* [Problem details] Extract the text of the entire listing below line by line without altering it, and leave the pictures out of your answer.

[Extracted text data from the pages]
□ □ □ □ □

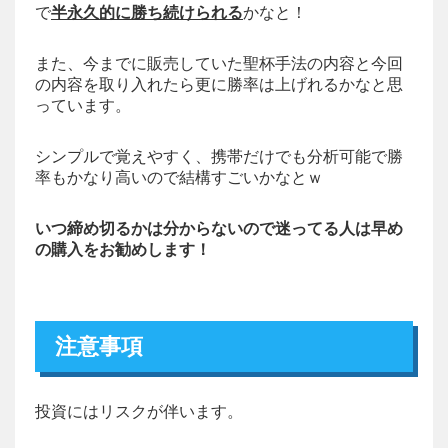
で
半永久的に勝ち続けられる
かなと！
また、今までに販売していた聖杯手法の内容と今回
の内容を取り入れたら更に勝率は上げれるかなと思
っています。
シンプルで覚えやすく、携帯だけでも分析可能で勝
率もかなり高いので結構すごいかなとｗ
いつ締め切るかは分からないので迷ってる人は早め
の購入をお勧めします！
注意事項
投資にはリスクが伴います。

□ □ □ □ □

* [Written reply]
で
半永久的に勝ち続けられる
かなと！
また、今までに販売していた聖杯手法の内容と今回
の内容を取り入れたら更に勝率は上げれるかなと思
っています。
シンプルで覚えやすく、携帯だけでも分析可能で勝
率もかなり高いので結構すごいかなとｗ
いつ締め切るかは分からないので迷ってる人は早め
の購入をお勧めします！
注意事項
投資にはリスクが伴います。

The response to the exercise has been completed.